▶ Text section
"""

- Arcade flyer
- Developer: Irem
- Publisher: Irem
- Platform: Arcade
- Release: JP: September 1989; NA: March 1990;
- Genre: Scrolling shooter
- Modes: Single-player, multiplayer

= X Multiply =

1989 video game

 is a horizontally scrolling shooter video game developed and published by Irem for arcades. It was released in Japan in September 1989 and North America in March 1990.

==Gameplay==
The game itself is a side-scroller like R-Type, albeit with a short vertical-scrolling area towards the end of the sixth level. Instead of the Force pod, however, the main power-up apparatus takes the form of two flexible tentacles. The tentacles are invulnerable to all enemy attacks, and can be positioned with careful maneuvering of the X-002.

"""

Images with localized body landmarks
"""

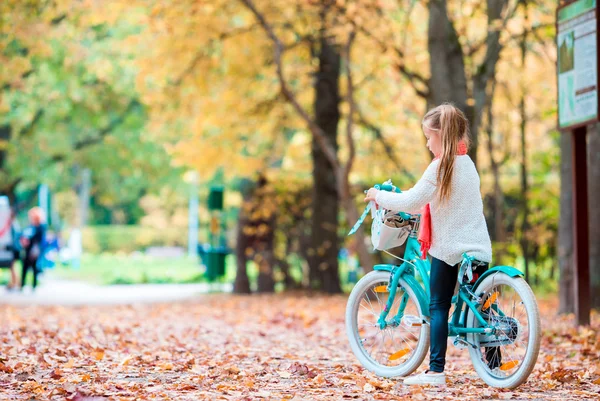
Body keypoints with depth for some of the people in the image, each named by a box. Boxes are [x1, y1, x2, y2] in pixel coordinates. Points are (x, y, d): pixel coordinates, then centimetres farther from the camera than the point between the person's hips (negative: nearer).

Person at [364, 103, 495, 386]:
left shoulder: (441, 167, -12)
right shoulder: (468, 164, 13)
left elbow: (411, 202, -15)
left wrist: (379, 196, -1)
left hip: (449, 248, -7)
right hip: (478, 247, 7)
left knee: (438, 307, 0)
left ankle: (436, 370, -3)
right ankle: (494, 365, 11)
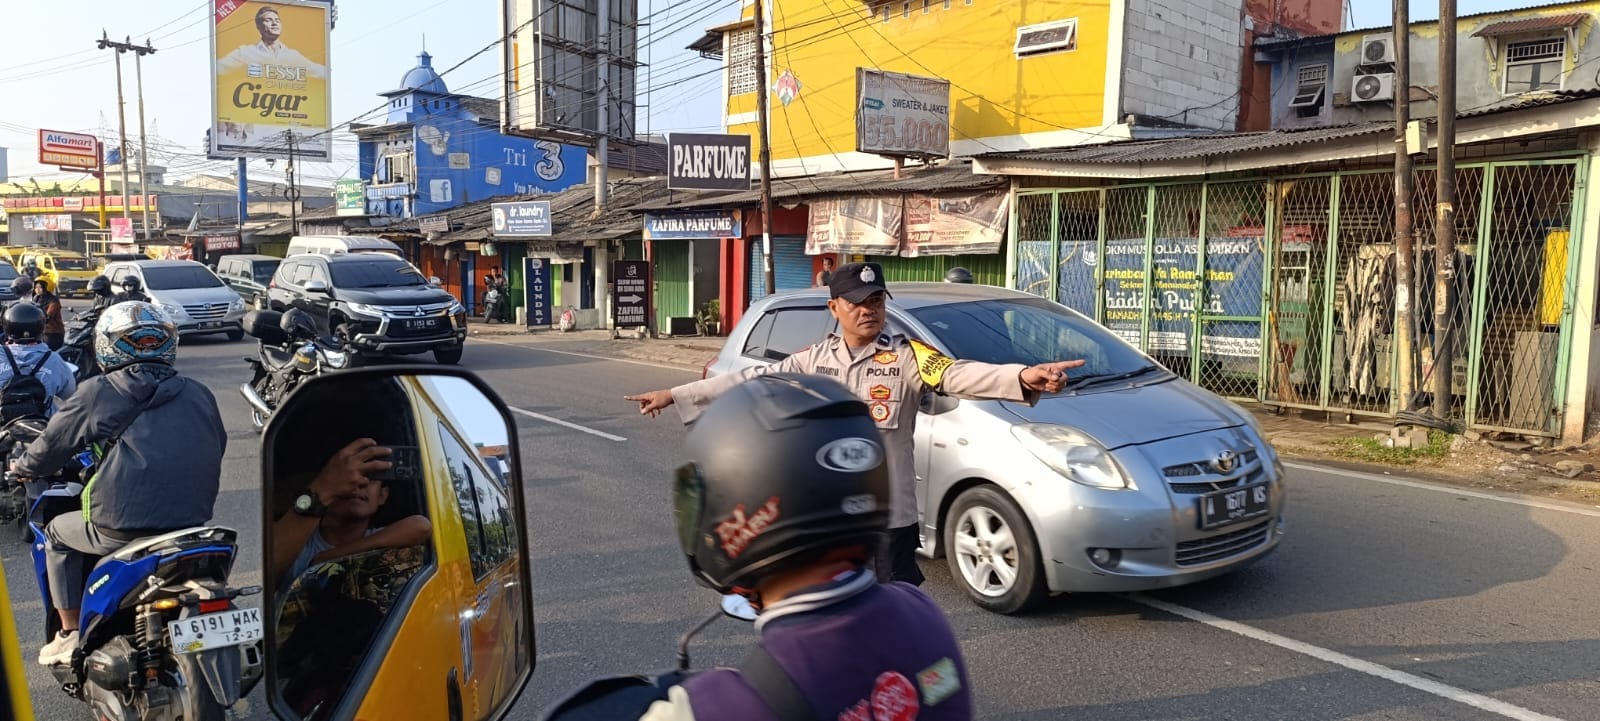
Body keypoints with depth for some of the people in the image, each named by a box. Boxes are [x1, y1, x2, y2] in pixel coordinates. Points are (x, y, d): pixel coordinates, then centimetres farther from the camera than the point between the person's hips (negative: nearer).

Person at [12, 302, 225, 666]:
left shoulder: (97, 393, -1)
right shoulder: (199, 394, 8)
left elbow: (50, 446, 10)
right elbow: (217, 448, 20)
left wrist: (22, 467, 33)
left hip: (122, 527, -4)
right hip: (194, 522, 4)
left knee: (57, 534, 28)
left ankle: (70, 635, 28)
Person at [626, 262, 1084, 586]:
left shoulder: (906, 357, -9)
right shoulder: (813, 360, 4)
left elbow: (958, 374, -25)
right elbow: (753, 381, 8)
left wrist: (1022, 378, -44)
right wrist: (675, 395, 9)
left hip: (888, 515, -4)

"""

▶ Required tasks
a - In the X Multiply article, what form does the main power-up apparatus take?
b - Continue the X Multiply article from its last sentence.

▶ Answers to the problems
a - Two flexible tentacles.

b -
==Plot==
The game centers around an unusual alien invasion against a colony planet in the year 2249—the aliens themselves are microscopic creatures that invade, infect, and kill the colonists. Scientists have deployed the microscopic fighter X-002 into the body of a person who has been invaded by the alien queen.

== Reception ==

In Japan, Game Machine listed X Multiply on their November 1, 1989 issue as being the eighth most-successful table arcade game of the year.

== Legacy ==
An emulated version was released with Image Fight on the PlayStation and Sega Saturn in 1998. Hamster Corporation released the game as part of their Arcade Archives series for the Nintendo Switch and PlayStation 4 in 2019.